The usual workflow with project.collections would be:
reference your project’s
collectionsattribute,call
.get_store(<somename>)to create or access the named collection you want (the collection will be created automatically if it doesn’t exist) ; you get a “store” object back,call
.set(<key/value> pairs)to store data.
>>> collections = project.collections
>>> foo_store = collections.get_store('foo_store')
>>> foo_store.set({'_key': '002d050ee3ff6192dcbecc4e4b4457d7', 'value': '1447221694537'})
>>> foo_store.count()
1
>>> foo_store.get('002d050ee3ff6192dcbecc4e4b4457d7')

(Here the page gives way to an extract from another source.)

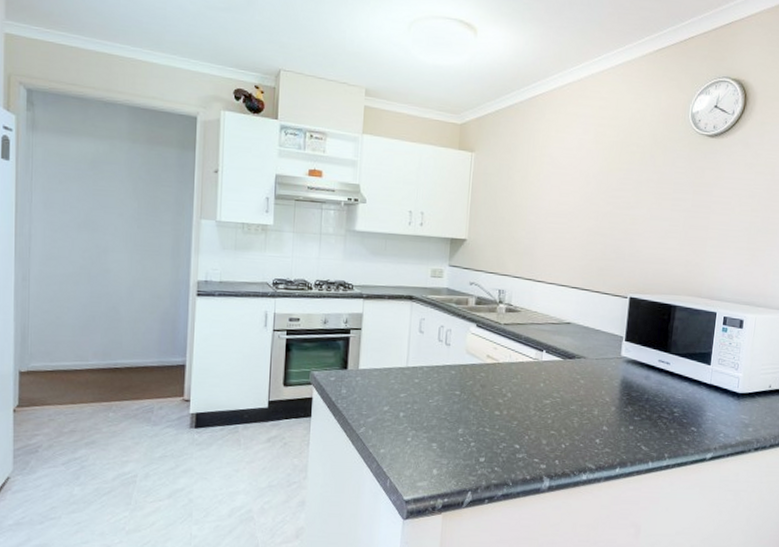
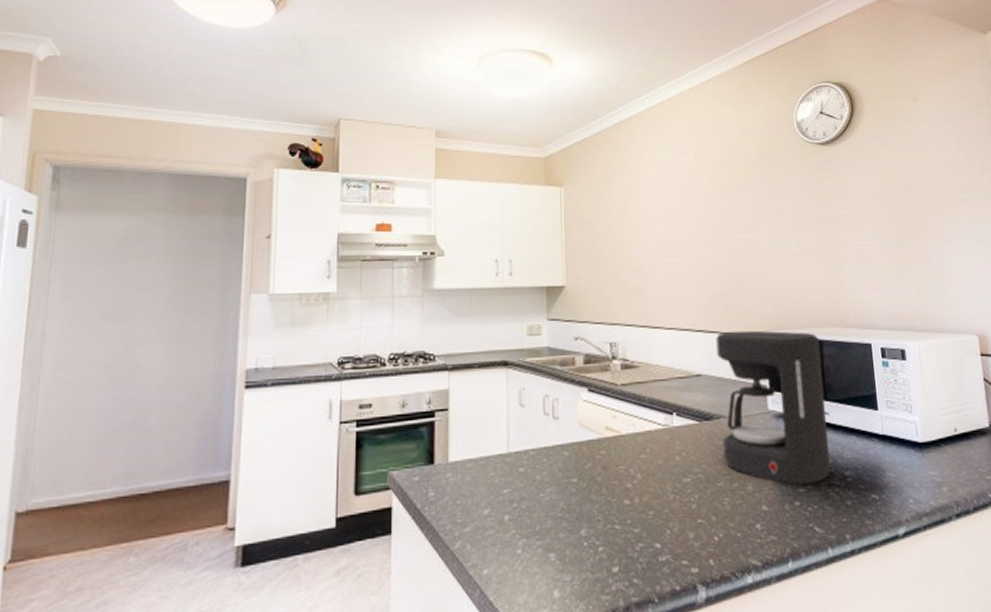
coffee maker: none [579,290,673,415] -> present [716,330,831,485]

{u'value': u'1447221694537'}
>>> # iterate over _key & value pair
... list(foo_store.iter())
[{u'_key': u'002d050ee3ff6192dcbecc4e4b4457d7', u'value': u'1447221694537'}]
>>> # filter by multiple keys - only values for keys that exist will be returned
... list(foo_store.iter(key=['002d050ee3ff6192dcbecc4e4b4457d7', 'blah']))
[{u'_key': u'002d050ee3ff6192dcbecc4e4b4457d7', u'value': u'1447221694537'}]
>>> foo_store.delete('002d050ee3ff6192dcbecc4e4b4457d7')
>>> foo_store.count()
0
Collections are available at project level only.
Frontiers
Typical workflow with Frontiers:
>>> frontiers = project.frontiers
Get all frontiers from a project to iterate through it:
>>> frontiers.iter()
<list_iterator at 0x103c93630>
List all frontiers:
>>> frontiers.list()
['test', 'test1', 'test2']
Get a Frontier instance by name:
>>> frontier = frontiers.get('test')
>>> frontier
<scrapinghub.client.Frontier at 0x1048ae4a8>
Get an iterator to iterate through a frontier slots:
>>> frontier.iter()
<list_iterator at 0x1030736d8>
List all slots:
>>> frontier.list()
['example.com', 'example.com2']
Get a FrontierSlot by name:
>>> slot = frontier.get('example.com')
>>> slot
<scrapinghub.client.FrontierSlot at 0x1049d8978>
Add a request to the slot:
>>> slot.queue.add([{'fp': '/some/path.html'}])
>>> slot.flush()
>>> slot.newcount
1
newcount is defined per slot, but also available per frontier and globally:
>>> frontier.newcount
1
>>> frontiers.newcount
3
Add a fingerprint only to the slot:
>>> slot.fingerprints.add(['fp1', 'fp2'])
>>> slot.flush()
There are convenient shortcuts: f for fingerprints to access
FrontierSlotFingerprints and q for
queue to access FrontierSlotQueue.
Add requests with additional parameters:
>>> slot.q.add([{'fp': '/'}, {'fp': 'page1.html', 'p': 1, 'qdata': {'depth': 1}}])
>>> slot.flush()
To retrieve all requests for a given slot:
>>> reqs = slot.q.iter()
To retrieve all fingerprints for a given slot:
>>> fps = slot.f.iter()
To list all the requests use list() method (similar for fingerprints):
>>> fps = slot.q.list()
To delete a batch of requests:
>>> slot.q.delete('00013967d8af7b0001')
To delete the whole slot from the frontier:
>>> slot.delete()
Flush data of the given frontier:
>>> frontier.flush()
Flush data of all frontiers of a project:
>>> frontiers.flush()
Close batch writers of all frontiers of a project:
>>> frontiers.close()
Frontiers are available on project level only.
Settings
You can work with project settings via Settings.
To get a list of the project settings:
>>> project.settings.list()
[(u'default_job_units', 2), (u'job_runtime_limit', 24)]]
To get a project setting value by name:
>>> project.settings.get('job_runtime_limit')
24
To update a project setting value by name:
>>> project.settings.set('job_runtime_limit', 20)
Or update a few project settings at once:
>>> project.settings.update({'default_job_units': 1,
... 'job_runtime_limit': 20})
Exceptions
- exception scrapinghub.ScrapinghubAPIError(message=None, http_error=None)[source]
Base exception class.
- exception scrapinghub.BadRequest(message=None, http_error=None)[source]
Usually raised in case of 400 response from API.
- exception scrapinghub.Unauthorized(message=None, http_error=None)[source]
Request lacks valid authentication credentials for the target resource.
- exception scrapinghub.NotFound(message=None, http_error=None)[source]
Entity doesn’t exist (e.g. spider or project).
- exception scrapinghub.ValueTooLarge(message=None, http_error=None)[source]
Value cannot be writtent because it exceeds size limits.